A second reason would mandate dismissal (unlike the foregoing, this second reason would only cause dismissal without prejudice) even if there were no administrative remedy: plaintiff's claim is trivial. Even before passage of the PLRA, the grant of in forma pauperis status was conditioned on the litigation not being frivolous or malicious in order “to discourage the filing of, and waste of judicial and private resources upon, baseless lawsuits that paying litigants generally do not initiate because of the costs of bringing suit.” Deutsch v. United States, 67 F.3d 1080, 1087 (3d Cir. 1995). As the Court of Appeals held, dismissing Deutsch's FTCA claim over a $4.20 property claim, the public simply should not be paying for an indigent litigant to pursue in federal court a claim that the paying litigant is practically barred from pursuing. Id., 67 F.3d at 1092.

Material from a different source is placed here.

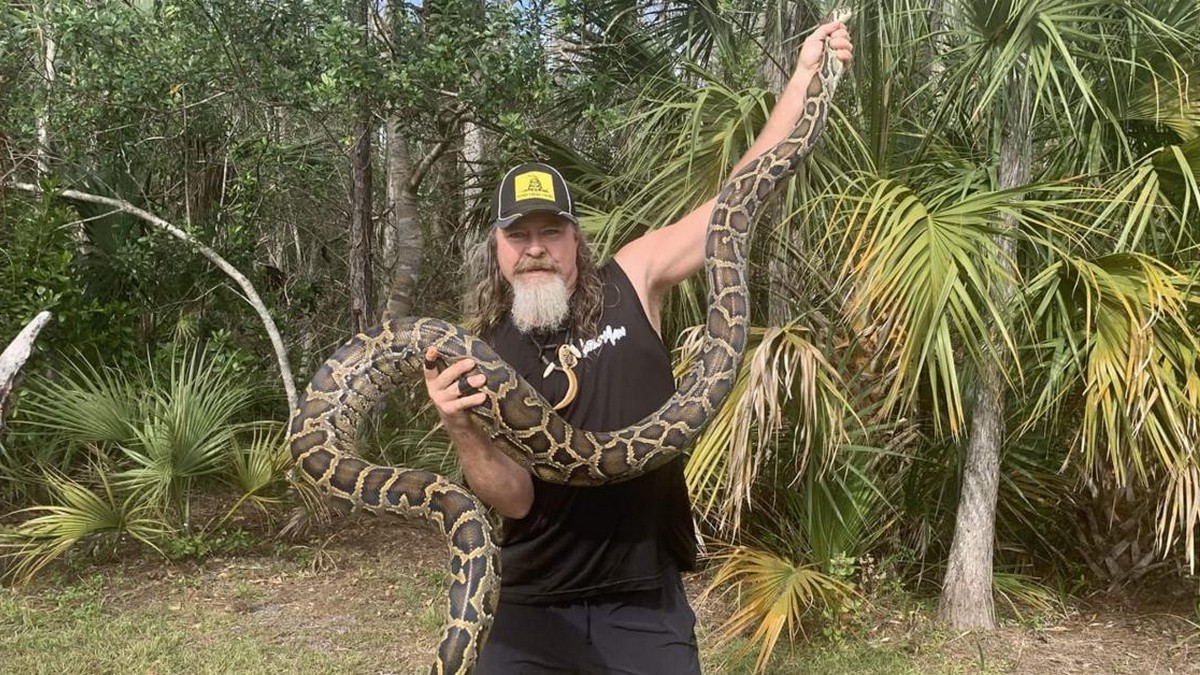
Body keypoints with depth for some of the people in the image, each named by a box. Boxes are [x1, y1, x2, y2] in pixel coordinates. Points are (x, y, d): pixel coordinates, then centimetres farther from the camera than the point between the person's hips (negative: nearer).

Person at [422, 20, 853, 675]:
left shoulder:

After passage of the PLRA, courts have even more power, not less, to scrutinize the merit of a complaint, and whether any viable claim is de minimis is one among many factors a district court may consider to determine whether a claim is frivolous. Nagy v. FMC Butner, 376 F.3d 252, 257 (4th Cir. 2004)(extrapolating from Deutsch to affirm dismissal of a claim over a lost $25 sweatsuit; complaint not saved by a $4000 punitive damages claim).
No rational litigant would pay $402 upfront, plus service costs and other litigation expenses, to bring a federal lawsuit over a $65 pair of sneakers. The claims that Matthews makes to inflate his damages are claims that are frivolous (i.e., Matthews' claim that he suffered emotional distress over the destruction of the sneakers Matthews intended to be shipped home) or legally meritless (i.e. Matthews' claims for punitive damages and injunctive relief “to prevent this from happening again”). In particular, the PLRA limits relief other than compensatory damages to relief that extends “no further than necessary to correct the violation of the Federal right of a particular plaintiff or plaintiff.” 18 U.S.C.§ 3626(a)(1).
If the PLRA did not exist, ordinary standing principles would prevent Matthews from seeking prospective relief because even a past wrong does not provide standing to seek forward-looking remedies. Unless the plaintiff is “presently suffering or likely to suffer future injury from the defendant's conduct,” a previous injury “does not in itself show a present case or controversy regarding injunctive relief ... if unaccompanied by any continuing, present adverse effects.” Watley v. Pennsylvania, No. 21-2274, 2022 WL 9721966, at *3 (3d Cir. Oct. 17, 2022)(cleaned up, ultimately quoting City of Los Angeles v. Lyons, 461 U.S. 95, 105 and 102 (1983).
Because amendment is futile, the complaint is dismissed without leave to amend. The Clerk shall mark this matter closed.